Art is where heart is!

Aai was good at number of arts. She could, for example, stitch very well. The measurements that she would need for stitching these clothes never required the measuring tape. Yet the fitting would be precise. Practically every child in her extended family wore the triune of  "angade-topade-dupate" she used to stitch most enthusiastically. These baby clothes had lovely patterns and designs, too. The colour combo used to be such that every baby would look the cutest in it.

 As for her immediate family, two generations, her children and their children, dressed up in clothes she stitched. Amar and Kunal loved the "ABCD" shirt she stitched for them. Why did her sewing machine never go rickety? I suppose, that was because her art of stitching was from the heart.

In fact, that is a truism about all of her art explorations. But natural hence that none of her artistic representations was showy. Always would every attempt be from the heart. In fact, she was rather vehemently against showmanship and exhibitionism. Her (he)art hence used to be unique, real special. 

She made really special glass curtains. One such curtain, made of glass tubes, had a lovely peacock pattern to it. She had made brilliant use of colours and lengths of the slim glass tubes. It had a tinkling, soft sound, too, each time you passed by. It must have been back breaking work. This (he)art decorated the door superbly. she made yet another glass curtain with small bottles filled with water in various colours. A (he)arty beauty! 

She made exceptionally beautifully crafted arches to be kept around the plates of the celebrity of the day, that is, her sons, grandsons, nephews who would enjoy the Maunji Bandhan or the bride/bridegroom about to enter the holy matrimony. She used to decorate these arches with luscious peacock/parrot patterns and/or with creatively crafted paper or velvet flowers, The colours, the shapes, the designs were simply superb, yet again because it was art from heart.   

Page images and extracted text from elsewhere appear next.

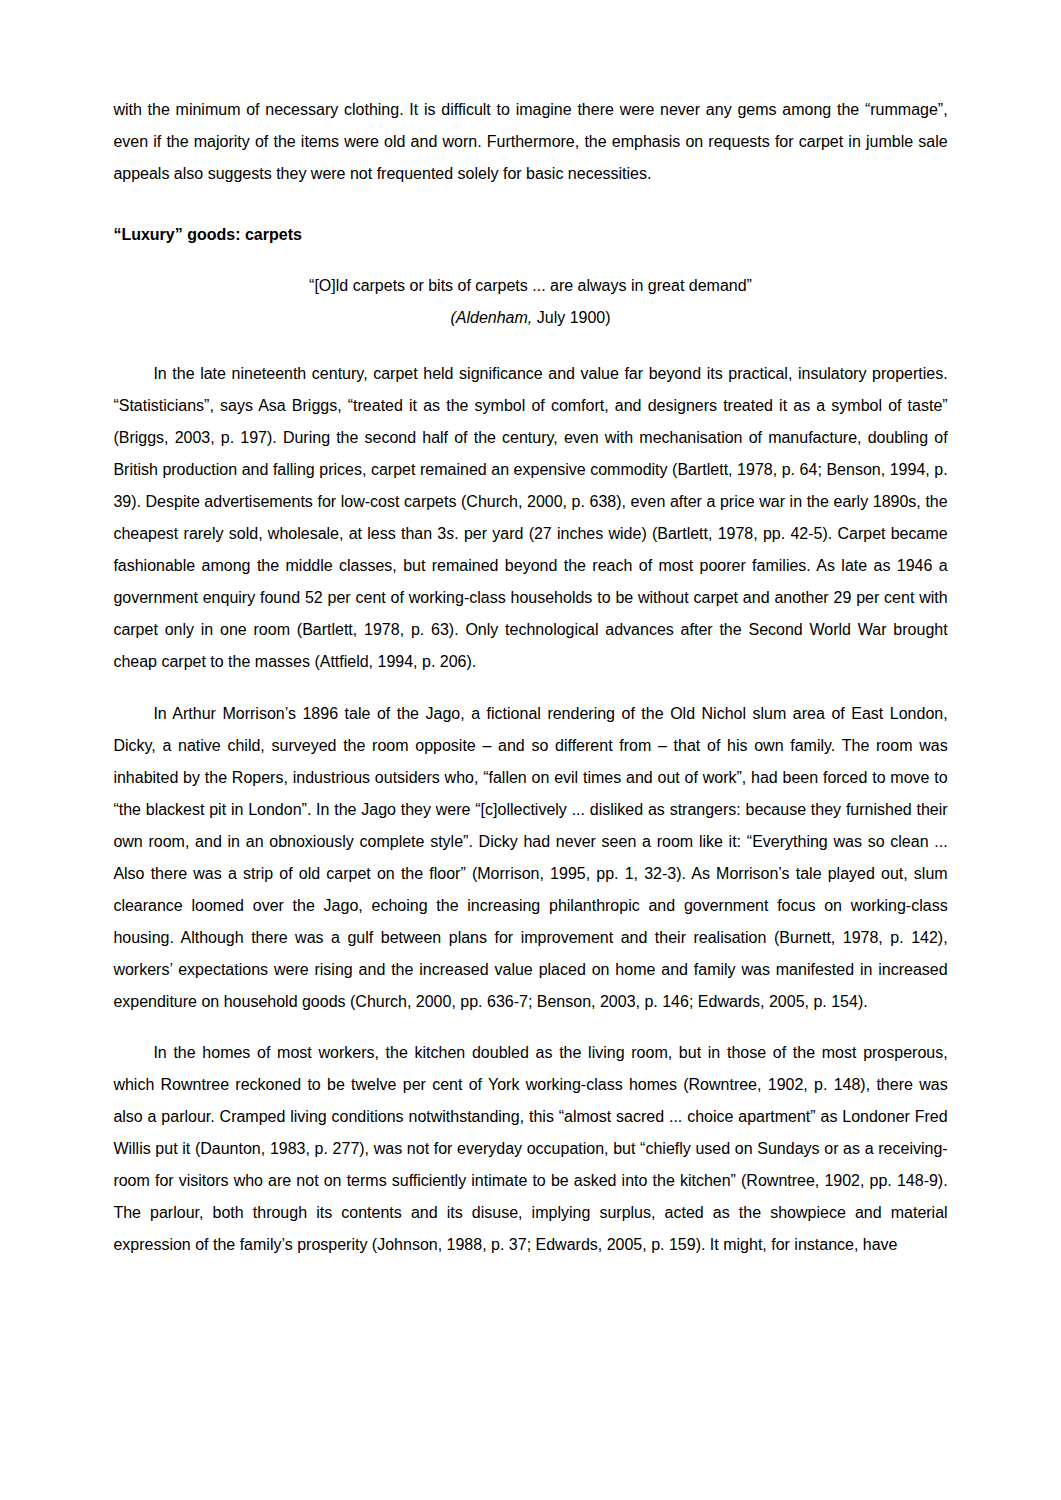with the minimum of necessary clothing. It is difficult to imagine there were never any gems among the “rummage”, even if the majority of the items were old and worn. Furthermore, the emphasis on requests for carpet in jumble sale appeals also suggests they were not frequented solely for basic necessities.
“Luxury” goods: carpets
“[O]ld carpets or bits of carpets ... are always in great demand”
(Aldenham, July 1900)
In the late nineteenth century, carpet held significance and value far beyond its practical, insulatory properties. “Statisticians”, says Asa Briggs, “treated it as the symbol of comfort, and designers treated it as a symbol of taste” (Briggs, 2003, p. 197). During the second half of the century, even with mechanisation of manufacture, doubling of British production and falling prices, carpet remained an expensive commodity (Bartlett, 1978, p. 64; Benson, 1994, p. 39). Despite advertisements for low-cost carpets (Church, 2000, p. 638), even after a price war in the early 1890s, the cheapest rarely sold, wholesale, at less than 3s. per yard (27 inches wide) (Bartlett, 1978, pp. 42-5). Carpet became fashionable among the middle classes, but remained beyond the reach of most poorer families. As late as 1946 a government enquiry found 52 per cent of working-class households to be without carpet and another 29 per cent with carpet only in one room (Bartlett, 1978, p. 63). Only technological advances after the Second World War brought cheap carpet to the masses (Attfield, 1994, p. 206).
In Arthur Morrison’s 1896 tale of the Jago, a fictional rendering of the Old Nichol slum area of East London, Dicky, a native child, surveyed the room opposite – and so different from – that of his own family. The room was inhabited by the Ropers, industrious outsiders who, “fallen on evil times and out of work”, had been forced to move to “the blackest pit in London”. In the Jago they were “[c]ollectively ... disliked as strangers: because they furnished their own room, and in an obnoxiously complete style”. Dicky had never seen a room like it: “Everything was so clean ... Also there was a strip of old carpet on the floor” (Morrison, 1995, pp. 1, 32-3). As Morrison’s tale played out, slum clearance loomed over the Jago, echoing the increasing philanthropic and government focus on working-class housing. Although there was a gulf between plans for improvement and their realisation (Burnett, 1978, p. 142), workers’ expectations were rising and the increased value placed on home and family was manifested in increased expenditure on household goods (Church, 2000, pp. 636-7; Benson, 2003, p. 146; Edwards, 2005, p. 154).
In the homes of most workers, the kitchen doubled as the living room, but in those of the most prosperous, which Rowntree reckoned to be twelve per cent of York working-class homes (Rowntree, 1902, p. 148), there was also a parlour. Cramped living conditions notwithstanding, this “almost sacred ... choice apartment” as Londoner Fred Willis put it (Daunton, 1983, p. 277), was not for everyday occupation, but “chiefly used on Sundays or as a receiving-room for visitors who are not on terms sufficiently intimate to be asked into the kitchen” (Rowntree, 1902, pp. 148-9). The parlour, both through its contents and its disuse, implying surplus, acted as the showpiece and material expression of the family’s prosperity (Johnson, 1988, p. 37; Edwards, 2005, p. 159). It might, for instance, have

She could crochet well. The table cloth she thus crafted some sixty years ago still covers up every mess in the living room at Mukund Nagar. What I love about this white circle of delicate patterns is the purity of her candid acceptance of the contribution in its completion by her eldest sister-in-law. Such largesse devoid of vicious competitiveness is extremely rare in the art world. Her art, in brief, was so precious because it was always   from the heart!

Whatever she tried her hand at, be it verse making, be it singing, be it drawing unusual rangoli patterns, big or small, simple or complex, every art form she attempted, she practised with heart. Her cooking was the bestest example of the superior devotion she had for the culinary art and its end user(s). A separate blog entry it definitely deserves. For the time being, let me conclude with art is where heart is!